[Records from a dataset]

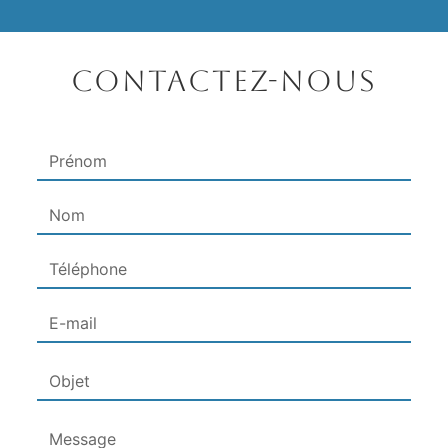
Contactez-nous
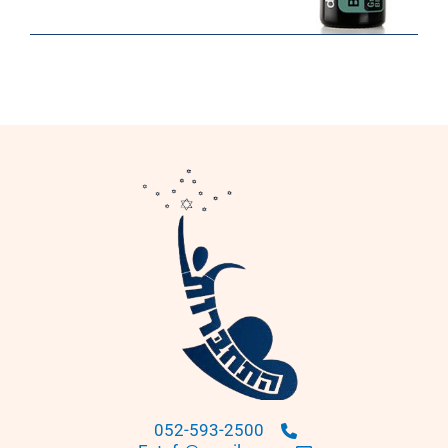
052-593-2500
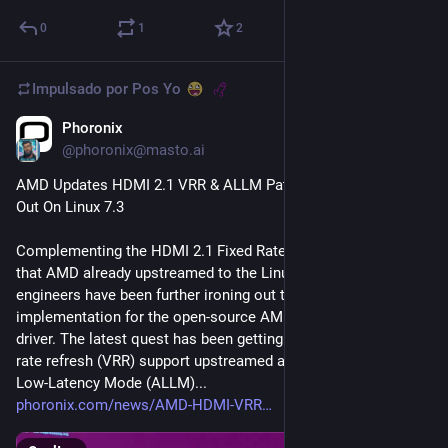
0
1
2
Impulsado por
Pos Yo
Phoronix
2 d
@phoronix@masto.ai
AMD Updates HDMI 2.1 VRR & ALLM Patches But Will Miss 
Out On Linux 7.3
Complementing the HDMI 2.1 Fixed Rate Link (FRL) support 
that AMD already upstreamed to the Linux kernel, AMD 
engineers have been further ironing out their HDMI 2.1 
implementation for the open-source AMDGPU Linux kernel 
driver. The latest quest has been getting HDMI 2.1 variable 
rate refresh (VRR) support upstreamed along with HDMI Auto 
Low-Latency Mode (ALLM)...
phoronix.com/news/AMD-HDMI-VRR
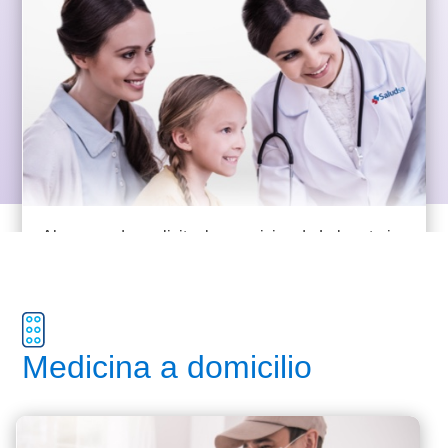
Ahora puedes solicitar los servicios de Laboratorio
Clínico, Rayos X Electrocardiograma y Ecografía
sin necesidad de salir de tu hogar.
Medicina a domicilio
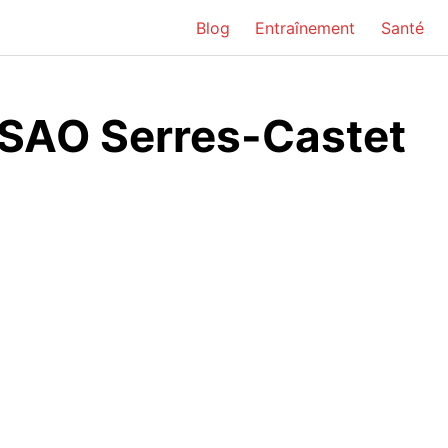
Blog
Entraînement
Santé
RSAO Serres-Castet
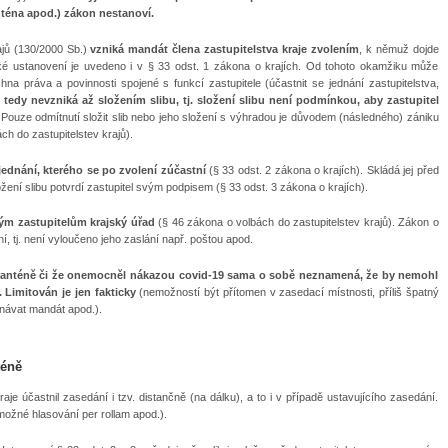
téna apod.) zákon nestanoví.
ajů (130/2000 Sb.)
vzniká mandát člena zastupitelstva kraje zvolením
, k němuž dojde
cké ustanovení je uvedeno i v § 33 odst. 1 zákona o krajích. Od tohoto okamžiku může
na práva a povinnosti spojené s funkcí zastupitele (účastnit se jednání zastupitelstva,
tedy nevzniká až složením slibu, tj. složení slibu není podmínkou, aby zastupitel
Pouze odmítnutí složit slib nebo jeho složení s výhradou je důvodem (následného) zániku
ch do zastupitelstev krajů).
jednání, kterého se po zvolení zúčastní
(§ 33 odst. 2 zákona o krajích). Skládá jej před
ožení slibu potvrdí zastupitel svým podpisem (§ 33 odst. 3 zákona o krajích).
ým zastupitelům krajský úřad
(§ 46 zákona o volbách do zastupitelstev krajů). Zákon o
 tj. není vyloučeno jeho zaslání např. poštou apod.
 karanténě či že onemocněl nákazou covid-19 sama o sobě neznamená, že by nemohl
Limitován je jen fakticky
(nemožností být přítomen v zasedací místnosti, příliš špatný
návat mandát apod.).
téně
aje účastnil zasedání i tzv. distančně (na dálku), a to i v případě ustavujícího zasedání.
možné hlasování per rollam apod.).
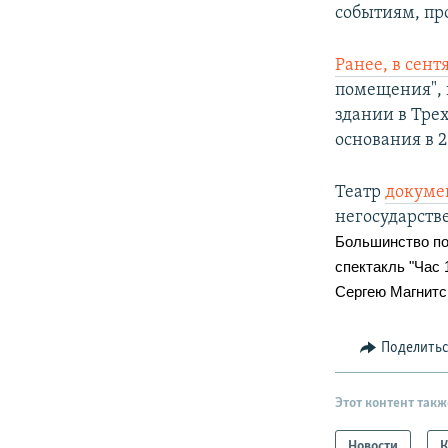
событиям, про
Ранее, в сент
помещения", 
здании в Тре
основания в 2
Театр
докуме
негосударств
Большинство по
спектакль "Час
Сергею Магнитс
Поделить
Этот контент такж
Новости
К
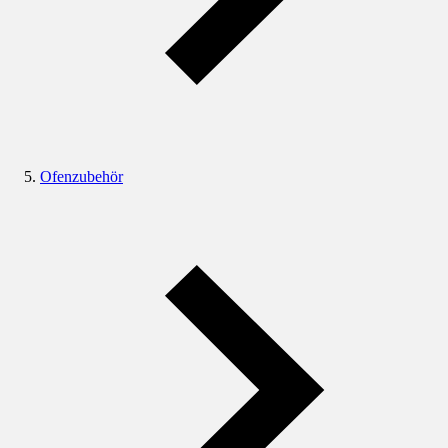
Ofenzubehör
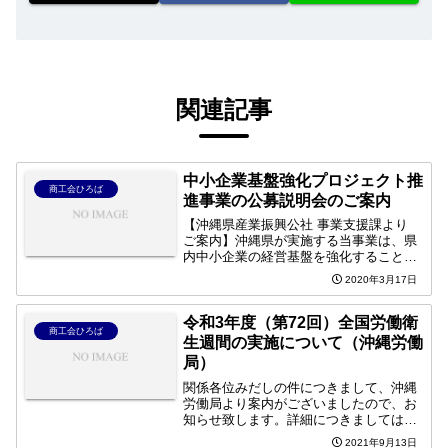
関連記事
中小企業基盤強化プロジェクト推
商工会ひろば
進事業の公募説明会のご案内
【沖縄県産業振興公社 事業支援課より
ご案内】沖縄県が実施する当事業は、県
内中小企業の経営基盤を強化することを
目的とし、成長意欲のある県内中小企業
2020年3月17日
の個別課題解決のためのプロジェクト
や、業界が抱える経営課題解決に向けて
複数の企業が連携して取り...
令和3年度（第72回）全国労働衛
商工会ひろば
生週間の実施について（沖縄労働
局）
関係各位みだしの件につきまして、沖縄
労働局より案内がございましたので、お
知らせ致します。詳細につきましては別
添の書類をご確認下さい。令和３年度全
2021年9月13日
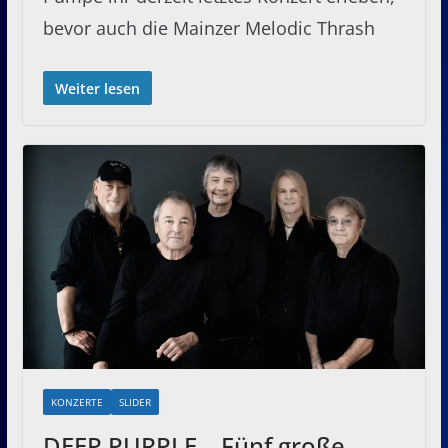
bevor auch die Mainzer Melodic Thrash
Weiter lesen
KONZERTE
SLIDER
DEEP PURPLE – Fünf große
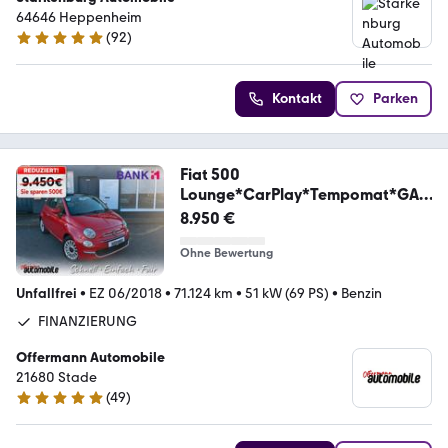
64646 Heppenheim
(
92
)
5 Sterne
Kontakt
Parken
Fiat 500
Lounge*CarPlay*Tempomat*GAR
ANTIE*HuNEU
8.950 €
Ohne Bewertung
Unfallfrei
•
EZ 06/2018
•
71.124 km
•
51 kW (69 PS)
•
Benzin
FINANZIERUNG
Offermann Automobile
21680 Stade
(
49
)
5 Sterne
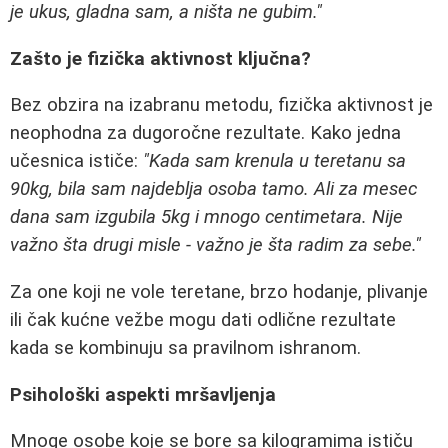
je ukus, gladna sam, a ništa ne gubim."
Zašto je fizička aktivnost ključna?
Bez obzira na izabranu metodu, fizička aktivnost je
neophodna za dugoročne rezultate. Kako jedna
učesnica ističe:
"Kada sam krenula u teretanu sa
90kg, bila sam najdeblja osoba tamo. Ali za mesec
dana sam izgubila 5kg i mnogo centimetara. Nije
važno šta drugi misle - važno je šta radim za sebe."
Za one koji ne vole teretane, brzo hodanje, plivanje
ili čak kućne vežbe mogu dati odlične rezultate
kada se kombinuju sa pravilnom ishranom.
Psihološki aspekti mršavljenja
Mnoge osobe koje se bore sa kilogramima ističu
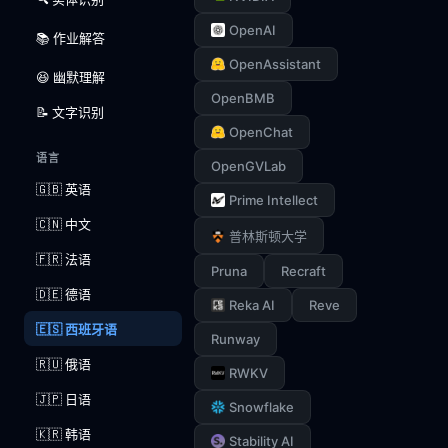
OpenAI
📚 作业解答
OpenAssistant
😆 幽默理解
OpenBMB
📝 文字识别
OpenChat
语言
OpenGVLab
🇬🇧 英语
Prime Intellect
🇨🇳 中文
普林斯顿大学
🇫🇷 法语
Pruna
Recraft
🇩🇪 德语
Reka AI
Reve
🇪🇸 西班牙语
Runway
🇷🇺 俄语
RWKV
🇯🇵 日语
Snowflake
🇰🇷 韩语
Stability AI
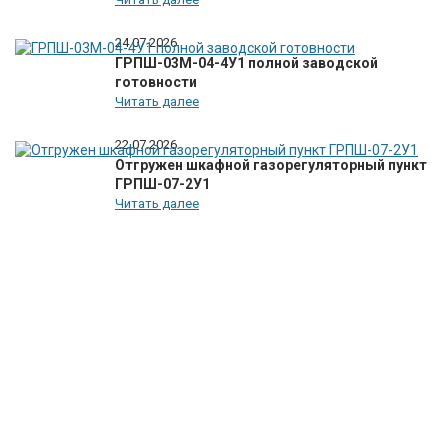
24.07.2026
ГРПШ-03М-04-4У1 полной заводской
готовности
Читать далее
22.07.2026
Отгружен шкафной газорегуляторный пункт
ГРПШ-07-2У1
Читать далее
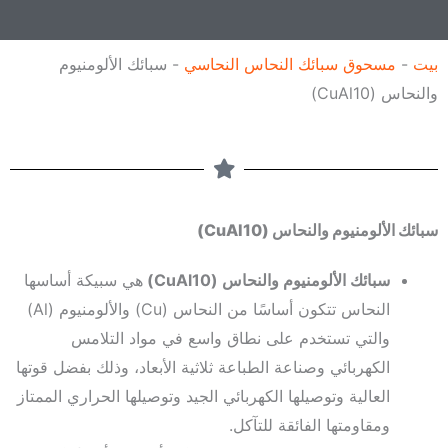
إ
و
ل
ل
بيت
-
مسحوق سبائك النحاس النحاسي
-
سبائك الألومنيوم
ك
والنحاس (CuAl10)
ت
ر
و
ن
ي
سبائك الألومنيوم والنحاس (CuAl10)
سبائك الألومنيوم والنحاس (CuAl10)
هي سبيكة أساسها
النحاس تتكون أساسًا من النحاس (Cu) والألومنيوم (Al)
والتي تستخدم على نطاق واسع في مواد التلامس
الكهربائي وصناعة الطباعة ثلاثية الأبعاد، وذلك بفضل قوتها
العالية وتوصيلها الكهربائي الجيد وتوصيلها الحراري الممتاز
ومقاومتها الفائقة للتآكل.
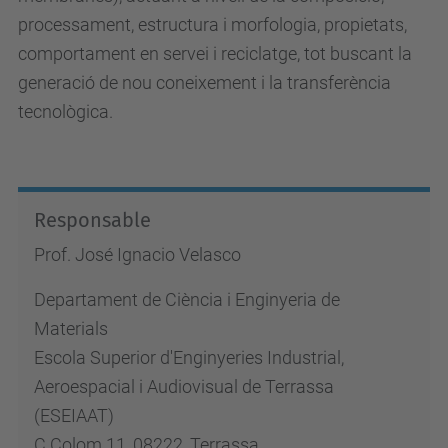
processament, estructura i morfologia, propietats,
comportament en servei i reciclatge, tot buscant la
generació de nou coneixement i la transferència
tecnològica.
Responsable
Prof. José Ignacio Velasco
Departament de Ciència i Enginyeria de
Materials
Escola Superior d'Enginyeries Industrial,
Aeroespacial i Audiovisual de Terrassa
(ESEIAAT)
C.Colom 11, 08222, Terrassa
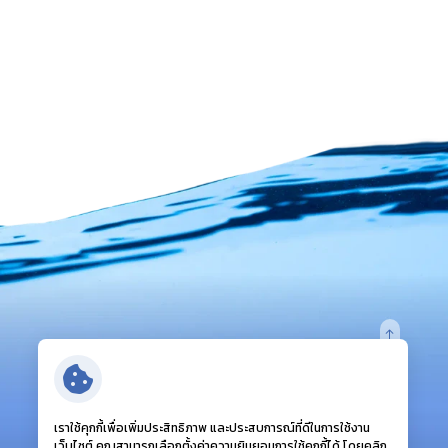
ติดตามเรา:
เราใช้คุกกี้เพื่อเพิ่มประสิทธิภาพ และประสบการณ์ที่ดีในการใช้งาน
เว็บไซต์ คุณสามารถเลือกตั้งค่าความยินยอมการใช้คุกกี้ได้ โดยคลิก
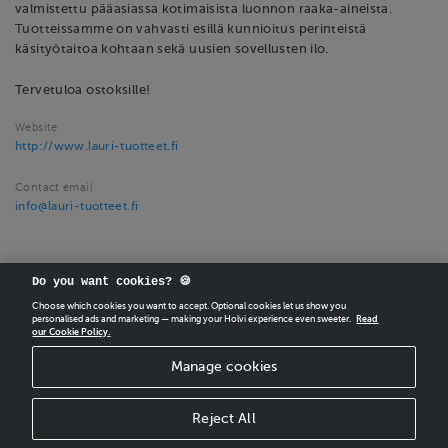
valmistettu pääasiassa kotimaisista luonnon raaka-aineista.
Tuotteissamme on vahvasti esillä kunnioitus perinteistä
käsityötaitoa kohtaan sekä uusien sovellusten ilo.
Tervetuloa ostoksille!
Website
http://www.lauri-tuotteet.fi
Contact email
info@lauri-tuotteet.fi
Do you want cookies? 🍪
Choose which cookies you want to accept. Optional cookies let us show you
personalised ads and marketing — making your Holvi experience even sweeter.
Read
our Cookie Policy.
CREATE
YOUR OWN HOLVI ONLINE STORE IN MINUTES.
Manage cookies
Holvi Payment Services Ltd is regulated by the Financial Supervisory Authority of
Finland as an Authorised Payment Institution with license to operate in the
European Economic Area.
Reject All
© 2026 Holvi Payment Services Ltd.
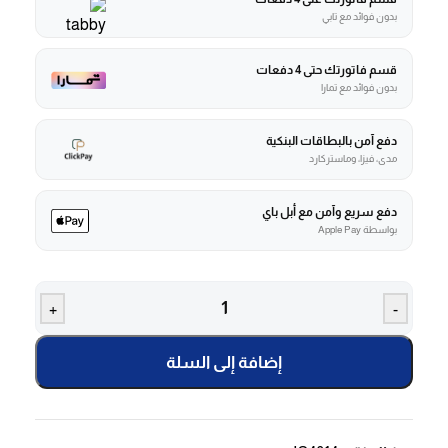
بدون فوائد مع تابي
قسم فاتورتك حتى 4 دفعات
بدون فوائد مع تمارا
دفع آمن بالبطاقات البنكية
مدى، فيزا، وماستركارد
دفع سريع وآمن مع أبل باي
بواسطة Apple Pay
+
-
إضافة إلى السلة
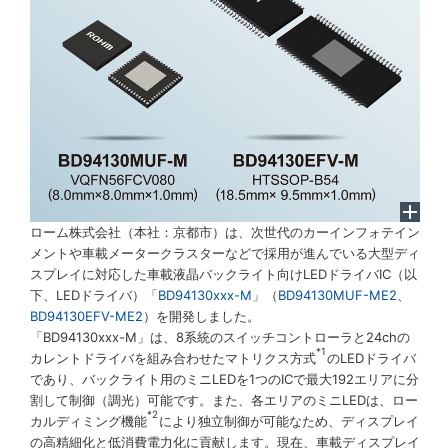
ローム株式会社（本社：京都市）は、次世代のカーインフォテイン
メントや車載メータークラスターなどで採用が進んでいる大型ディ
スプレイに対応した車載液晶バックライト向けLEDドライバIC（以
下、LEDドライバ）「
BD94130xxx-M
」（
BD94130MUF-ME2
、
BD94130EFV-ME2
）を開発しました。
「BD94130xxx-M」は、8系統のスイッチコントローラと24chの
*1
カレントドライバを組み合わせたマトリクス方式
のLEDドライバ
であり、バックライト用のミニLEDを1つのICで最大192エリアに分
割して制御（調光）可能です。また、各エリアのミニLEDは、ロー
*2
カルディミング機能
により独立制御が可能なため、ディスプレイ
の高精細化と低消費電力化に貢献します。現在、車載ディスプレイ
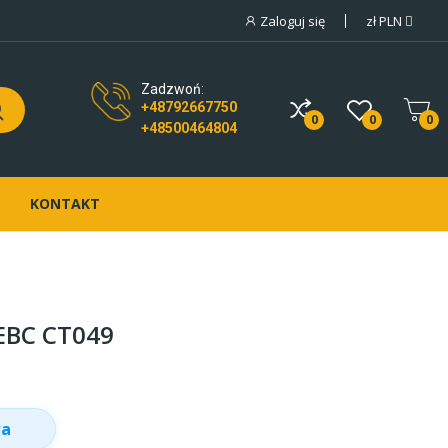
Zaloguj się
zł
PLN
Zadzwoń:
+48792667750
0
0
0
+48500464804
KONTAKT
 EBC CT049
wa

The task - Transcribe the records from their start through the line that contains "možné hlasování per rollam apod.).", including that line. Omit the pictures from your answer.

Response area -
Contactez-nous
052-593-2500
0
1
2
Impulsado por
Pos Yo
Phoronix
2 d
@phoronix@masto.ai
AMD Updates HDMI 2.1 VRR & ALLM Patches But Will Miss 
Out On Linux 7.3
Complementing the HDMI 2.1 Fixed Rate Link (FRL) support 
that AMD already upstreamed to the Linux kernel, AMD 
engineers have been further ironing out their HDMI 2.1 
implementation for the open-source AMDGPU Linux kernel 
driver. The latest quest has been getting HDMI 2.1 variable 
rate refresh (VRR) support upstreamed along with HDMI Auto 
Low-Latency Mode (ALLM)...
phoronix.com/news/AMD-HDMI-VRR
Ahora puedes solicitar los servicios de Laboratorio
Clínico, Rayos X Electrocardiograma y Ecografía
sin necesidad de salir de tu hogar.
Medicina a domicilio
Blog
Entraînement
Santé
RSAO Serres-Castet
téna apod.) zákon nestanoví.
ajů (130/2000 Sb.)
vzniká mandát člena zastupitelstva kraje zvolením
, k němuž dojde
cké ustanovení je uvedeno i v § 33 odst. 1 zákona o krajích. Od tohoto okamžiku může
na práva a povinnosti spojené s funkcí zastupitele (účastnit se jednání zastupitelstva,
tedy nevzniká až složením slibu, tj. složení slibu není podmínkou, aby zastupitel
Pouze odmítnutí složit slib nebo jeho složení s výhradou je důvodem (následného) zániku
ch do zastupitelstev krajů).
jednání, kterého se po zvolení zúčastní
(§ 33 odst. 2 zákona o krajích). Skládá jej před
ožení slibu potvrdí zastupitel svým podpisem (§ 33 odst. 3 zákona o krajích).
ým zastupitelům krajský úřad
(§ 46 zákona o volbách do zastupitelstev krajů). Zákon o
 tj. není vyloučeno jeho zaslání např. poštou apod.
 karanténě či že onemocněl nákazou covid-19 sama o sobě neznamená, že by nemohl
Limitován je jen fakticky
(nemožností být přítomen v zasedací místnosti, příliš špatný
návat mandát apod.).
téně
aje účastnil zasedání i tzv. distančně (na dálku), a to i v případě ustavujícího zasedání.
možné hlasování per rollam apod.).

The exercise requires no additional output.